Sözlü yargılamada mahkeme, taraflara son sözlerini sorar ve hükmünü verir.
Somut olayda; davalılar vekili karar duruşması olan 03.11.2015 tarihinde aynı gün farklı bir yerdeki mahkemede ön inceleme duruşması olduğundan duruşmaya katılamayacağına dair mazeret dilekçesi sunmuş, dilekçesinde daha önce sunmuş olduğu adli tıp raporuna dair itirazları doğrultusunda ek rapor alınmasını talep etmiş ve yeni duruşma gününü uyap sistemi üzerinden öğreneceğini belirtmiştir. Mahkemece, davalılar vekilinin mazeretinin kabul ya da red edildiğine dair ve rapora itirazlar nedeniyle ek rapor alınıp alınmaması hususunda bir karar verilmediği gibi HMK’nın 184 ve 186. maddeleri de gözetilmeden aynı celsede tahkikate son verilmiş, sözlü yargılamaya geçilmiş ve davacı vekilinden son sözü sorularak davalı tarafın yokluğunda esas hakkında hüküm kurulmuştur. Davalılar vekilinin mazeretinin kabul ya da reddine ve rapora itirazlar konusuna dair bir karar verilmemesi hatalı olduğu gibi, yeni duruşma günü belirtilmeden davalı tarafın yokluğunda hüküm kurulması da hatalı olmuştur. Bu durumda mahkemece, HMK 184 ve 186. madde hükümleri de gözönüne alınarak işlem yapılması gerekirken yazılı olduğu biçimde karar verilmesi doğru görülmemiştir.
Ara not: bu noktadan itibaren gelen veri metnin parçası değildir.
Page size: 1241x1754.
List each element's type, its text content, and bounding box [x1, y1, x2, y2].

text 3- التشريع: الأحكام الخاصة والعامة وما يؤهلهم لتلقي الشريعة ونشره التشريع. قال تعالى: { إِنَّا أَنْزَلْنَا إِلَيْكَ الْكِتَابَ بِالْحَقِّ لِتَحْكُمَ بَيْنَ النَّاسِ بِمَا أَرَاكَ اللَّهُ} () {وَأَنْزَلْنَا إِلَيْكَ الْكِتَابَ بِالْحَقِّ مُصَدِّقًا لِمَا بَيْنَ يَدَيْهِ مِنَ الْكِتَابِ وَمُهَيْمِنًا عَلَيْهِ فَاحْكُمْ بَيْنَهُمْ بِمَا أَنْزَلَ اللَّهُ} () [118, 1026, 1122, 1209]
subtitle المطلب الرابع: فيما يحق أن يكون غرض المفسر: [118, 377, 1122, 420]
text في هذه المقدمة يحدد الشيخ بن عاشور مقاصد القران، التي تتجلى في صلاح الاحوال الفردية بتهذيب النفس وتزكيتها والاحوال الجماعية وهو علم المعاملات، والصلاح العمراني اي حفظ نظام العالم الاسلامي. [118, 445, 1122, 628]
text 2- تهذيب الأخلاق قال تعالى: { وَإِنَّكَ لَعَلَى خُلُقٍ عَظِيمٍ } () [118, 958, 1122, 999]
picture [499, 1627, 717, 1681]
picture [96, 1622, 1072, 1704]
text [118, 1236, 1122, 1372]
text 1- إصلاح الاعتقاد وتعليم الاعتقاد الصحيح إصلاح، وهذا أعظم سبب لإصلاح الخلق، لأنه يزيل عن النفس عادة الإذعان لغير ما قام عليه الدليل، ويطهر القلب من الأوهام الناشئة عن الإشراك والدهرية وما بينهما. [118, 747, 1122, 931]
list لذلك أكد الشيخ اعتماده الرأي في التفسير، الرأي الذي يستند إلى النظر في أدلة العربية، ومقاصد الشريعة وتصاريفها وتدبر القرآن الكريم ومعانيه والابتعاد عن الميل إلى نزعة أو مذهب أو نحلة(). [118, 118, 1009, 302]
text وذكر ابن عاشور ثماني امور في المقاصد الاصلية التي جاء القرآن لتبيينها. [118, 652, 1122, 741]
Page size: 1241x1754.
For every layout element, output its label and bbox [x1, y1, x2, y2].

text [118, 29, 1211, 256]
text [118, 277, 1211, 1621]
2-Bozma neden ve şekline göre davalılar vekilinin sair temyiz itirazlarının incelenmesine bu aşamada gerek görülmemiştir.
SONUÇ: Yukarıda (1) nolu bentte açıklanan nedenlerle davalılar vekilinin temyiz itirazlarının kabulü ile hükmün BOZULMASINA, (2) nolu bentte açıklanan nedenlerle bozma neden ve şekline göre davalılar vekilinin sair temyiz itirazlarının incelenmesine şimdilik yer olmadığına, peşin alınan harcın istek halinde temyiz eden davalılara geri verilmesine 03/12/2018 gününde oybirliğiyle karar verildi.